13. SYMMETRIC MULTIPROCESSORS
Incremental growth: A user can enhance the performance of a system
by adding an additional processor.
Scaling: Vendors can offer a range of products with different price and
performance characteristics based on the number of processors
configured in the system.
14. Cache Coherence and the MESI Protocol
1. In contemporary multiprocessor systems, it is customary to have
one or two levels of cache associated with each processor.
2. This organization is essential to achieve reasonable performance. It
does, however, create a problem known as the cache coherence
problem.
3. The essence of the problem is this: Multiple copies of the same data
can exist in different caches simultaneously, and if processors are
allowed to update their own copies freely, an inconsistent view of
memory can result
15. Cache Coherence and the MESI Protocol
1. Write back: Write operations are usually made only to the cache.
Main memory is only updated when the corresponding cache line is
flushed from the cache.
2. Write through: All write operations are made to main memory as
well as to the cache, ensuring that main memory is always valid.
3. If two caches contain the same line, and the line is updated in one
cache, the other cache will unknowingly have an invalid value.

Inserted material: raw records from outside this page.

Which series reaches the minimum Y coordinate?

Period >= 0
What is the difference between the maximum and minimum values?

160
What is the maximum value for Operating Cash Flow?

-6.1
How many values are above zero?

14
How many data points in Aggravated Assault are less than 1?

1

Subsequent reads to that invalid line produce invalid results. Even
with the write-through policy, inconsistency can occur unless other
caches monitor the memory traffic or receive some direct
notification of the
16. Cache Coherence and the MESI Protocol
Cache coherence approaches have generally been divided into
software and hardware approaches. Some implementations adopt a
strategy that involves both software and hardware elements
Software Solutions:
Software cache coherence schemes attempt to avoid the need for
additional hardware circuitry and logic by relying on the compiler and
operating system to deal with the problem.

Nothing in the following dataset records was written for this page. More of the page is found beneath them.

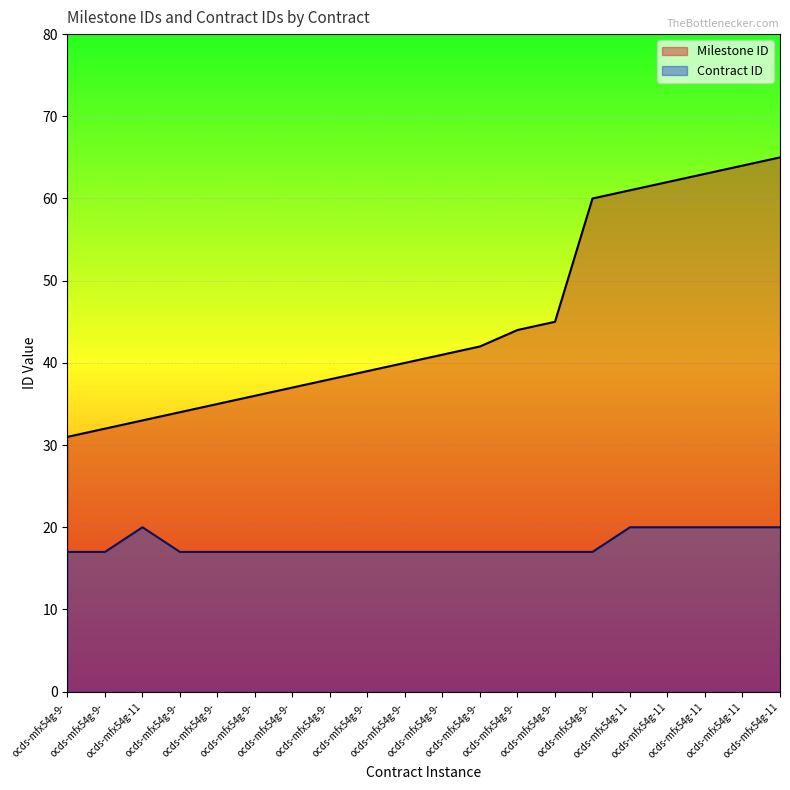

List the series in order of their peak value, lowest first.

Contract ID, Milestone ID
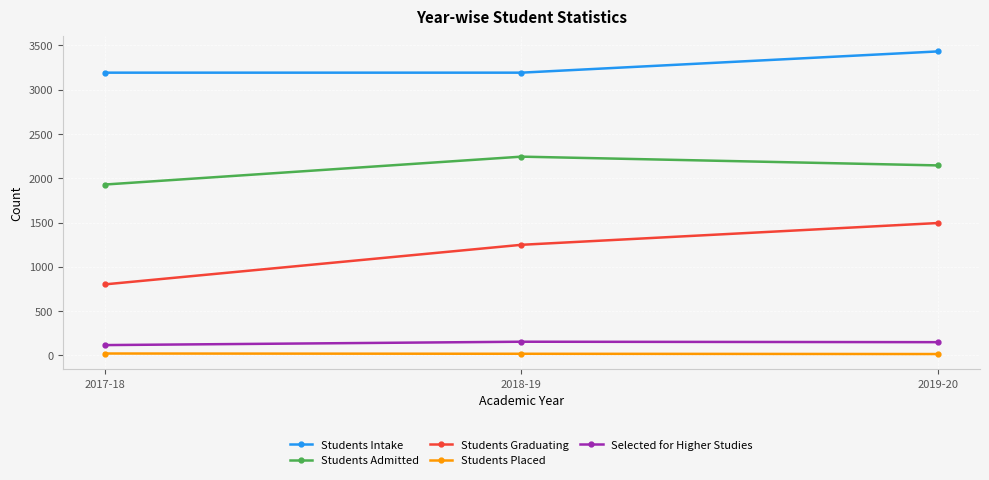

What is the difference between the second highest and minimum values in the Students Admitted series?

216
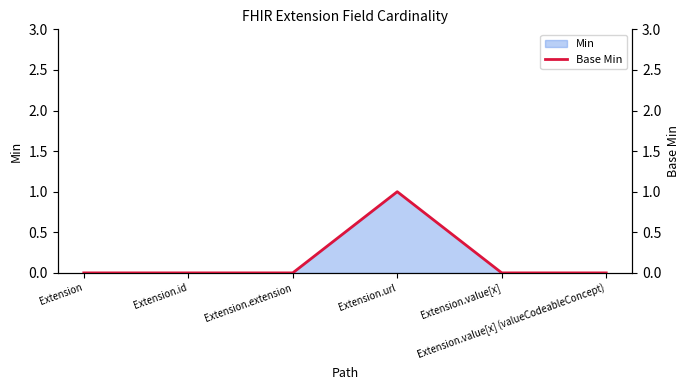

How many lines are shown in the chart?

1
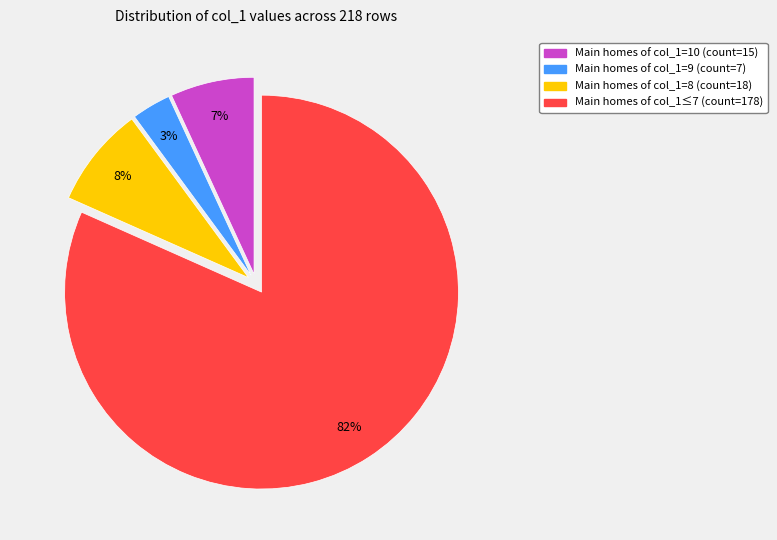

Which slice is the largest?

Main homes of col_1≤7 (count=178)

Software approaches are attractive because the overhead of detecting
potential problems is transferred from run time to compile time, and
the design complexity is transferred from hardware to software.
17. Cache Coherence and the MESI Protocol
Hardware Solutions:
Hardware-based solutions are generally referred to as cache coherence
protocols. These solutions provide dynamic recognition at run time of
potential inconsistency conditions. Because the problem is only dealt
with when it actually arises, there is more effective use of caches,
leading to improved performance over a software approach.
In addition, these approaches are transparent to the programmer and
the compiler, reducing the software development burden.